# Exercise
Go through the records below and copy out every line that contains the word "none".

-=-=-=-=-

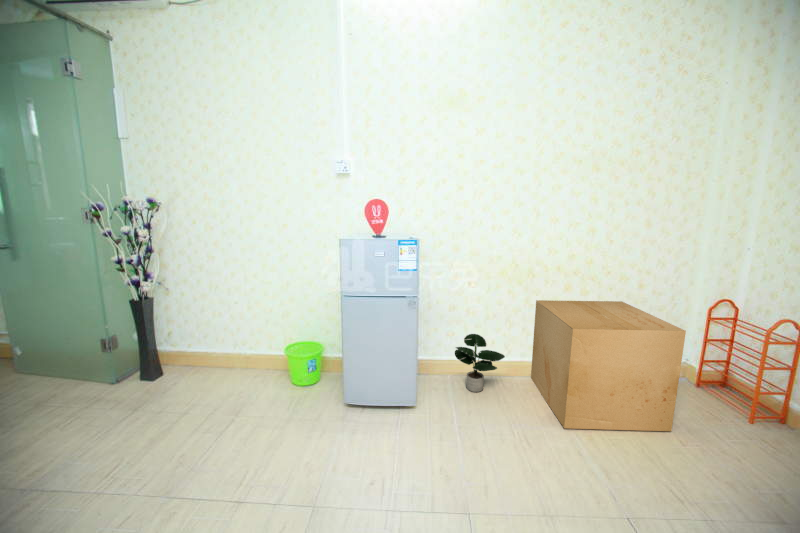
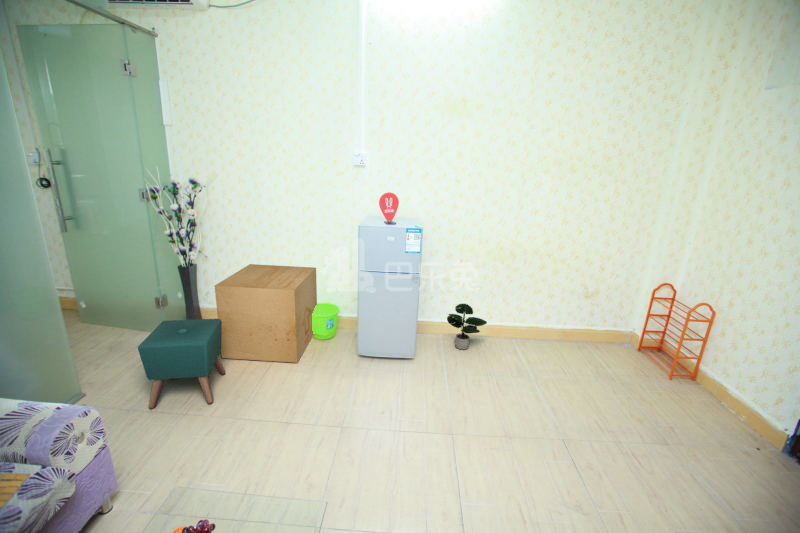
cardboard box: present [531,300,686,431] -> present [215,264,317,363]
ottoman: none [25,363,169,495] -> present [138,319,225,409]

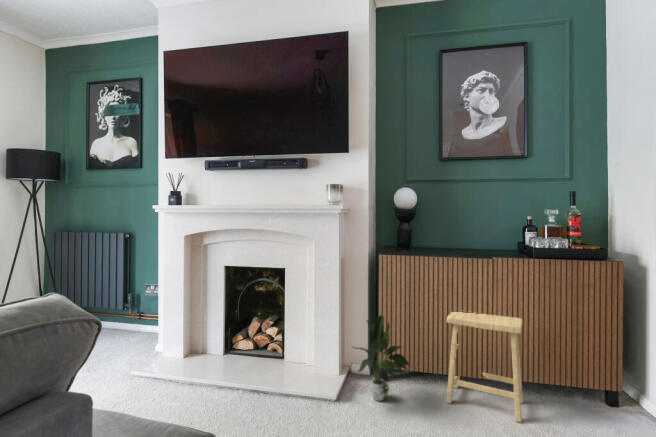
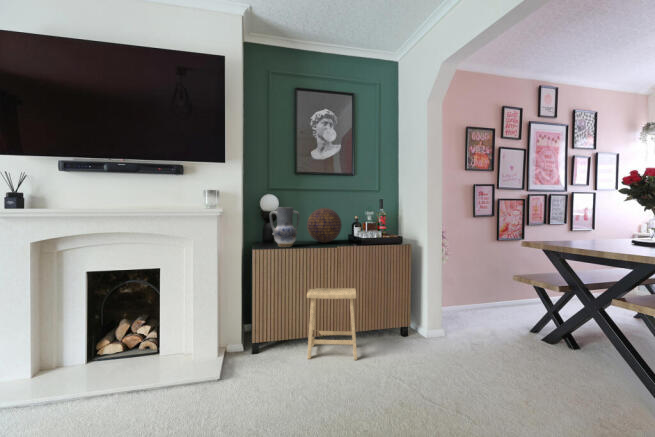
vase: none [402,203,442,253] -> present [270,207,300,247]
decorative orb: none [454,204,505,251] -> present [307,208,342,243]
potted plant: present [354,315,409,401] -> none [232,299,280,370]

-=-=-=-=-

# Solution for this problem
ottoman: none [25,363,169,495] -> present [138,319,225,409]
vase: none [402,203,442,253] -> present [270,207,300,247]
decorative orb: none [454,204,505,251] -> present [307,208,342,243]
potted plant: present [354,315,409,401] -> none [232,299,280,370]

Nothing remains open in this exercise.